Elliptic curve cryptography (ECC) is widely used in modern cryptographic systems and relies on the presumed hardness of the elliptic curve discrete logarithm problem (ECDLP), over suitably chosen curves. This thesis first develops the algebraic background including modular arithmetic, finite fields, the Weierstrass equation and the group law, before formally stating the ECDLP and examining potential attacks. We analyze the index-calculus method, a sub exponential algorithm, as an attack against the general discrete logarithm problem and discuss why it generally does not does not work for elliptic curves. After this we shift focus to Pollard’s rho and lambda methods by analyzing howpseudo-random walks, cycle detection and the extraction of the secret k from colliding states works. To evaluate practical performance, we implement Pollard’s rho algorithm in SageMath and test it in various scenarios. One test focuses on corroborating Washington’s heuristic that about twenty partitions of the subgroup generated by P is near-optimal. To do this, 50 randomly generated curves over prime fields of order roughly 108 were generated, varying the walk-partition parameter s ∈ {2, . . . ,40}.
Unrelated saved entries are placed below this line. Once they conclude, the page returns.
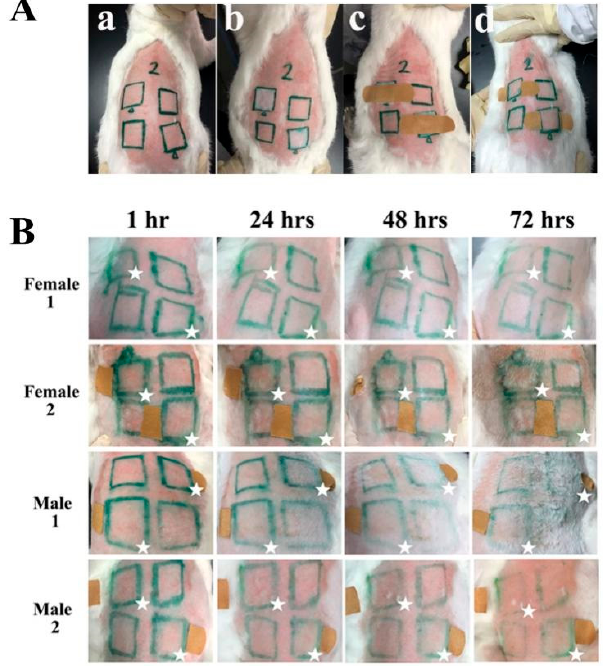
Figure 3. Skin irritation test of THRC dressing on rabbits. ( A ) Photos of the experimental process. The shaved rabbit skin was divided into different areas ( a ), and THRC dressings were applied on two test sites, leaving the other two sites as a control ( b ). With bandage fixation, treatments of THRC dressing were performed for 4 h ( c ), and then the dressings were removed and quantitatively scored for erythema and edema ( d ). ( B ) The images of four rabbits (Female 1, Female 2, Male 1, and Male 2) in the skin irritation test at different time intervals (1 h, 24 h, 48 h, and 72 h). The test areas are marked with ☆ . Table 1. Scores of edema and erythema of control (Con) and test (Test) sites of four rabbits at various time intervals.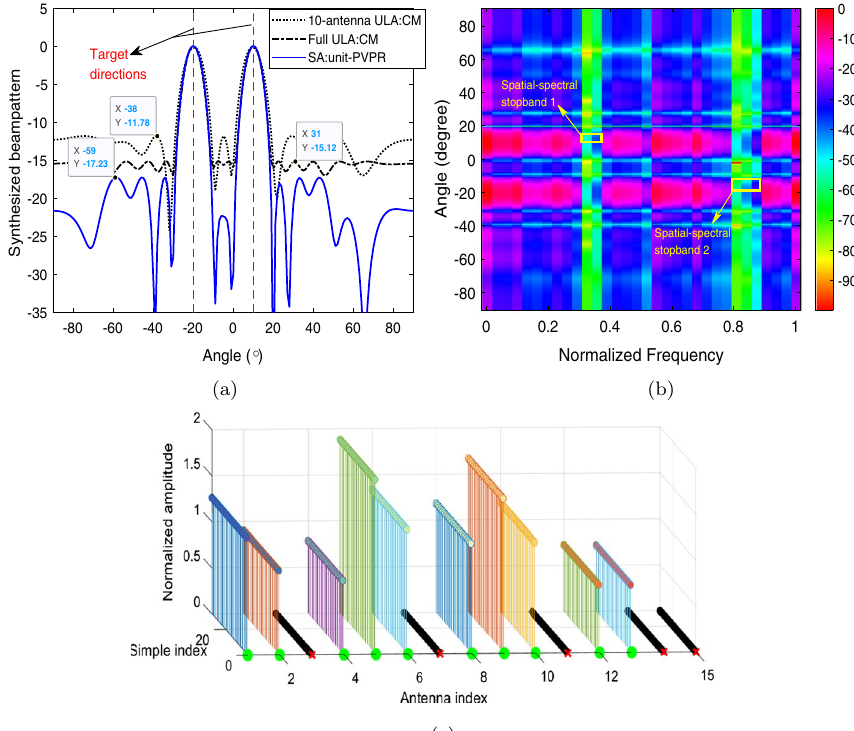
Fig. 11 a Synthesized beampatterns in example 4; b Energy distribution in the spatial–spectral domain under the proposed SA with unit-PVPR constraint; c Normalized waveform amplitude distribution and selected antenna locations of the proposed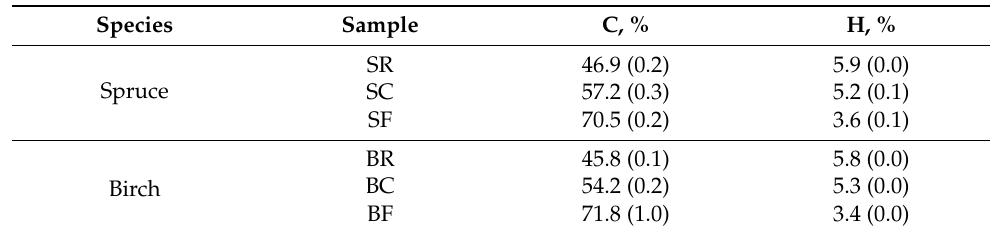
Table 2. Elemental composition of unmodified and modified spruce and birch surfaces. Standard deviation (n = 3) in parenthesis.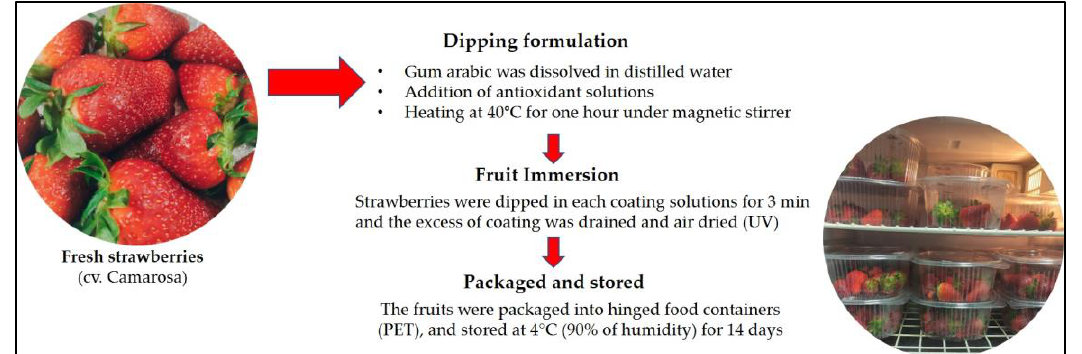
Figure 2. Schematic overview of the sample preparation process.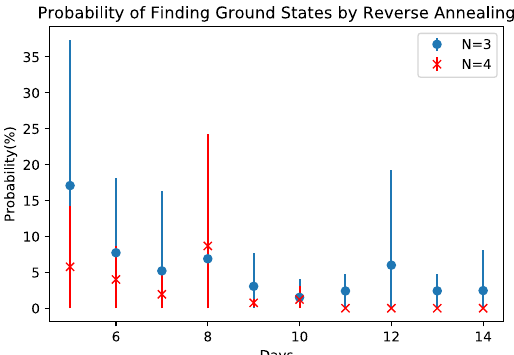
Figure 5. Probability of finding the ground states of the NSP Hamiltonian by reverse annealing. Each error bar is generated by the standard deviation (1000 samples times 10 shots for each problem).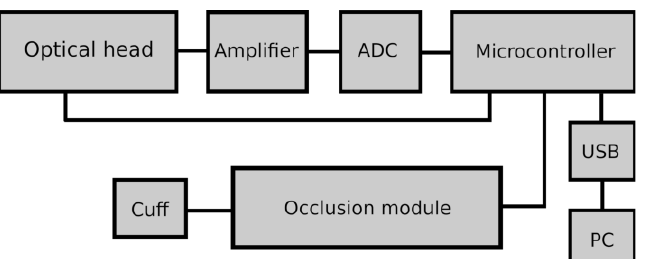
Figure 2. Block scheme of the AngioExpert utilizing FMSF [14]. Reproduced from Katarzynska, J; Lipinski, Z.; Cholewinski, T., Piotrowski, L; Dworzynski, W.; Urbaniak, M.; Borkowska, A.; Cypryk, K.; Purgal, R.; Marcinek, A.; Gebicki J. Non-invasive evaluation of microcirculation and metabolic regulation using flow mediated skin fluorescence (FMSF): Technical aspects and methodology. Rev Sci. Instrum. 2019 , 90 , 104104; DOI:10.1063/1.5092218, with the permission of AIP Publishing.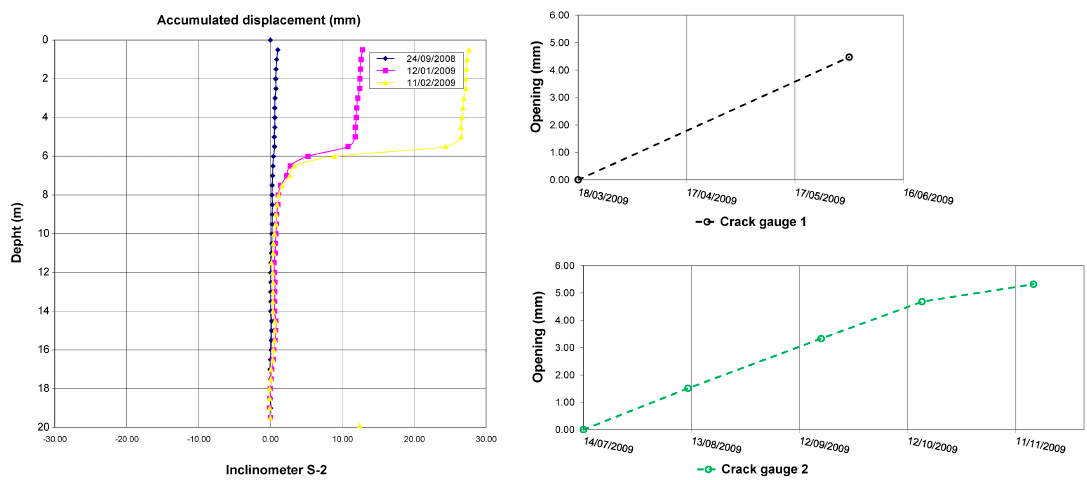
Figure 3. Graphs of the accumulated deformation measured at the inclinometer S-2 (modified from [42]) and maximum opening of cracks measured in the indoor walls of the most damaged building.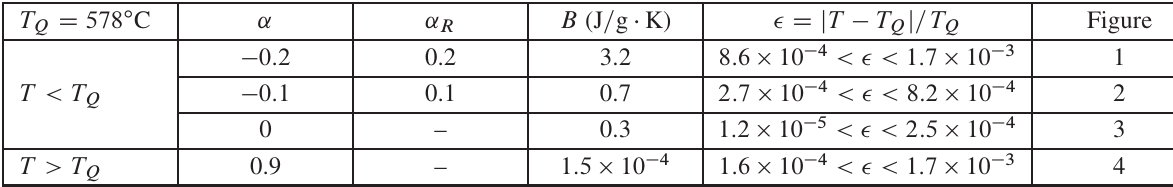
Table 1. Values of the critical exponent ˛ for the specific heat C p and the amplitude B within the temperature interval D 578 ı C) in quartz according to Eq. (1) where the background specific heat was (cid:4) for the ˛ - ˇ phase transition ( T Q taken as A D 1:2 J = g (cid:3) K [2]. The experimental C p data was analyzed for the heating rate 0.069 K = min and cooling rate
The experiment shows a steep runtime decline up to s ≈ 15 and only marginal gains beyond s ≈ 20. We then benchmark our implemented version of Pollard’s rho against SageMath’s built in version. This tests shows that SageMath’s version is significantly more efficient, likely due to SageMath using cython. We then conclude by timing Pollard’s rho against Pollard’s kangaroo method using SageMath’s built in versions. Which highlights how information about the range of the secret k can greatly improve performance. If it is known that k ∈ (a,b) with L = b−a and |P| = n, we observe that for L = n/log (n) the runtime can be more than halved. Subsequent tests shows an even greater increase in speed for smaller intervals L.